Thursday, December 13, 2007

A New Market Crash

I don't pretend to be a financial wizard, or someone who follows the market on a daily basis. I rarely watch C-Span and occasionally login to my Ameritrade account.

However, I do have a point to make about markets and how it relates to the small (new) business of entrepreneurs.

About six years ago, when the technology market crashed, it was a tough time for a lot of entrepreneurs, and in looking back a lot of good things came out of the boom that changed the world (Google, eBay, etc), but a lot of entrepreneurs sufferred tremendously and many lost everything.
Now we are looking at the same type of impact on the economy with the recent Real Estate crash, but for some reason it feels different to me.

When innovative (small) businesses die - the best an entrepreneur / Investor can hope for is a write-off on their taxes. When the real-estate values drop the entire government mobilizes and tries to find ways to reduce the burden on banks and the overall market by lowering interest rates, writing off loans and shifting policies. It seems a little odd, that our "innovation" economy doesn't get the same type of attention when markets dip?

I know what you are thinking "Its different... because starting a new business is part of capitalism and there is assumed risk - the government should not be there to bail you out"

I agree - starting a new business is risky, and the governement shouldn't bail out the entrerpreneur - but in the same breath - realize most of the real estate crash is due to "investors buying over-valued real estate". How is this different? It is still buying stock in an asset, and trying to profit from the sale. Sounds like a business to me.

Don't get me wrong, I am not asking the government to bail failing businesses out - but what I am asking is for entrepreneurs and early-stage investors to be given the same level of relief that we are seeing in the Real Estate aftermath.
What about finding ways to encourage more early-stage investment in companies and ways to offer "relief" through taxes for entrepreneurs who risked their money and lost it in a new venture.
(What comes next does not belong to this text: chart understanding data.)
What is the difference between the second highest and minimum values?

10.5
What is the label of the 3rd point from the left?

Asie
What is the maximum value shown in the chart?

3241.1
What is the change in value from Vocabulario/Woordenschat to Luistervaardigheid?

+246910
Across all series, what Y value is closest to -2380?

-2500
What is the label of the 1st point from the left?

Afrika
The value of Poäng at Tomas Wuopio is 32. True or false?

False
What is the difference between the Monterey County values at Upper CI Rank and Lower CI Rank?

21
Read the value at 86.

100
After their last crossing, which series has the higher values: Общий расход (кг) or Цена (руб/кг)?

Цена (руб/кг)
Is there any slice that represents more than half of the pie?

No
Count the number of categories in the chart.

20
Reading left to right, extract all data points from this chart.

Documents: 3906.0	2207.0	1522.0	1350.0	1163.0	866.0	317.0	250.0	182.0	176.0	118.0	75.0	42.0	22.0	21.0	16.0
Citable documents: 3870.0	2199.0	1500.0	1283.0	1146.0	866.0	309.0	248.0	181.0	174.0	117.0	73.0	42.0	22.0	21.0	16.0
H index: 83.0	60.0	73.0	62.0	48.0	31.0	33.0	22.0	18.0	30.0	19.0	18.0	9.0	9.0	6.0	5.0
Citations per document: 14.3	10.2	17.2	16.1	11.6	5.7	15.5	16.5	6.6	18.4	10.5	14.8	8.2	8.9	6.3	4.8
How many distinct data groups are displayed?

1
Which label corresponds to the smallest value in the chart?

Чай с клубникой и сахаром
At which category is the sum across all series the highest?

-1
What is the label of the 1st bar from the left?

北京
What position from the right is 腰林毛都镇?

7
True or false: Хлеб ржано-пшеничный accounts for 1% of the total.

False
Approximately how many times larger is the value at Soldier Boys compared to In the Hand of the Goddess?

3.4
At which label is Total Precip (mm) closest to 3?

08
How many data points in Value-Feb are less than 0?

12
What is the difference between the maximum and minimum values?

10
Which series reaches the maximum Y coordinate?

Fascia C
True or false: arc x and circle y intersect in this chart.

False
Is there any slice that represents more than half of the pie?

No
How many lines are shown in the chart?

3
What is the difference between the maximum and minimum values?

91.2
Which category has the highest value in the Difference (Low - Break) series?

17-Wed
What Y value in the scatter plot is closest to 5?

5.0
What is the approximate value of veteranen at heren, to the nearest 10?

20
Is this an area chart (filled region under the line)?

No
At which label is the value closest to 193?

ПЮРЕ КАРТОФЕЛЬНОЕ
What about lowering the tax burdens of entrepreneurs who provide a sole income to their family, or invest in new companies to grow the economy?

I am not claiming to have all the answers - but I find it a little odd that when the real estate market crashes the President and Congress get out of bed the next day and scramble to find a way to lessen the burden on Corporate America - but when the Innovation Market crashes - they let the entrepreneur and small business owner take the hit.


maureen said...

You Go Boy! I love your take on things.

I think you have some good points - the overall business and entrepreneural community would welcome some more incentives for more people to take the leep into entrepreneuralism. The big E is the last surviving enterprise for the future of the US. The existing industrial sectors will need to continue to reinvent themselves to survive and it is likely only the entrepreneurs will be able to provide the creativity to make that truly happen.

As aside to your discussion about the current real estate situation - most recently I have continued to ask myself what is the advantage of this current situation, what is the gift from the crisis? How can I make this an advantage for my small business?

It came to me the other day on my morning walk - the opportunity for my company and many other small businesses out there - the time to buy is now - instead of having lease payments in our business plan we will now include funding to purchase buildings in the locations where we want to have a physical presence.

Thus, the gift is that we will be able to purchase locations in a down real estate market - in ten years from now our investors will have a nice real estate portfolio to fall back on if the brand (we are a clothing company) is not as successful as planned. The layer of real estate will add a layer of protection for the investor. I like it!

I am excited about the real estate market now - yes, we need to raise about $25M more than we originally planned to raise - but that is part of the fun!

enjoying the ride and hope you do too!
Maureen Quinlan

Anonymous said...

The reason that the government does not step up to the plate to help entrepreneurs is that they are not big "BIG" business and therefore not able to contribute to the war chests of the politicians.